Israel Get Innovative With EV Charging Roads While Driving

Sounds pretty neat, eh? Wouldn’t it be nice never to have to worry about running out of fuel or charge ever again? And also to not have to pay for it would be even better!  Well, that is potentially what is about to happen over in Israel right now as testing continues into electric roads that can wirelessly charge electric vehicles as they’re moving along.

The Israeli startup responsible for this crazy innovative product is Electroad, and their main goal is to apply a greener technology to existing roads that would eliminate the need for an electric car ever to stop to recharge and reduce global emissions in the process. Successful tests have already been completed, and the next steps for the company will involve laying down the roads on a much larger scale along a bus route in Tel Aviv.

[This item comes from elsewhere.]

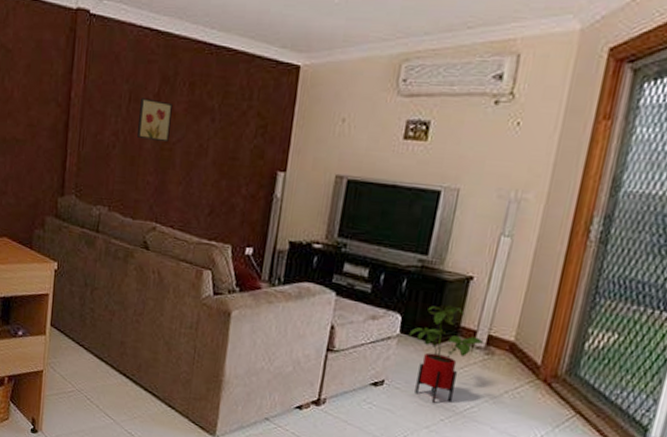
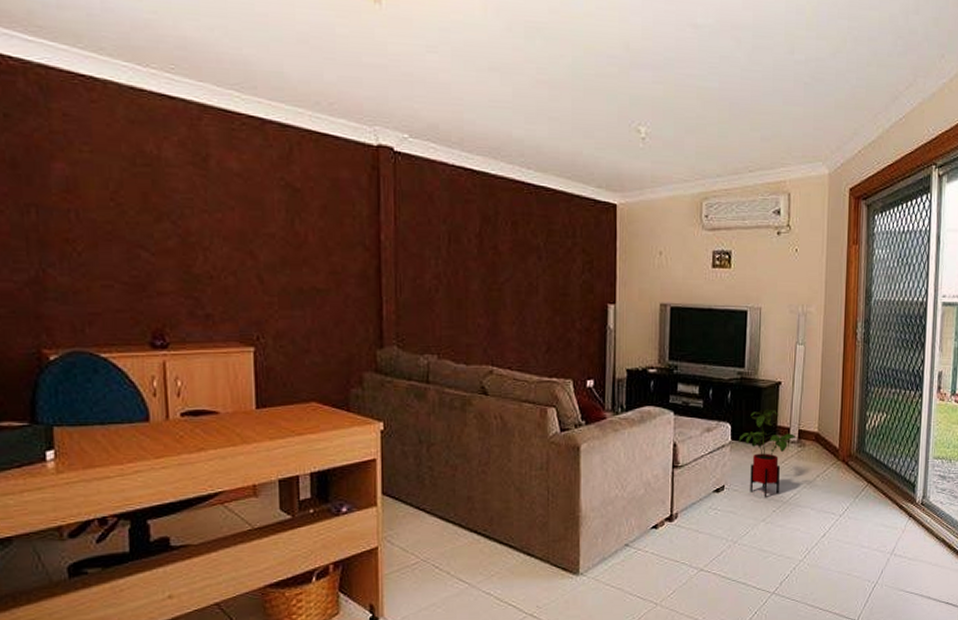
wall art: present [137,98,173,143] -> none [462,238,497,283]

Electroad will be a much cheaper, cleaner, and efficient way to travel once implemented.  It’s designed using electromagnetic induction, which is what powers the vehicles with renewable energy while it whizzes along the road. CEO of the company, Oren Ezer, says, “Our technology is flexible. Only copper and rubber is needed, and deployment is quick and easy. You can retrofit one kilometer of road in just half a day, from night to morning.”

The first focus for Electroad is on making this amazing technology available for public transportation systems. Once systems have been successfully implemented there, the company will move on to the private transit market. New testing will involve a public electric bus driving along the electric road. The bus will have a small battery fitted to allow it to drive without an electric current for up to five kilometers if necessary.

Ezer said, “We remove the energy source. The electricity will come from renewable energy transferred to the road. This is a sustainable solution. Battery for an electric bus can cost $300,000 and weigh 5 tons. If you remove the battery, then the bus is much lighter and requires less energy. This technology is cost saving.  If you compare it to diesel buses, it’s half the price.”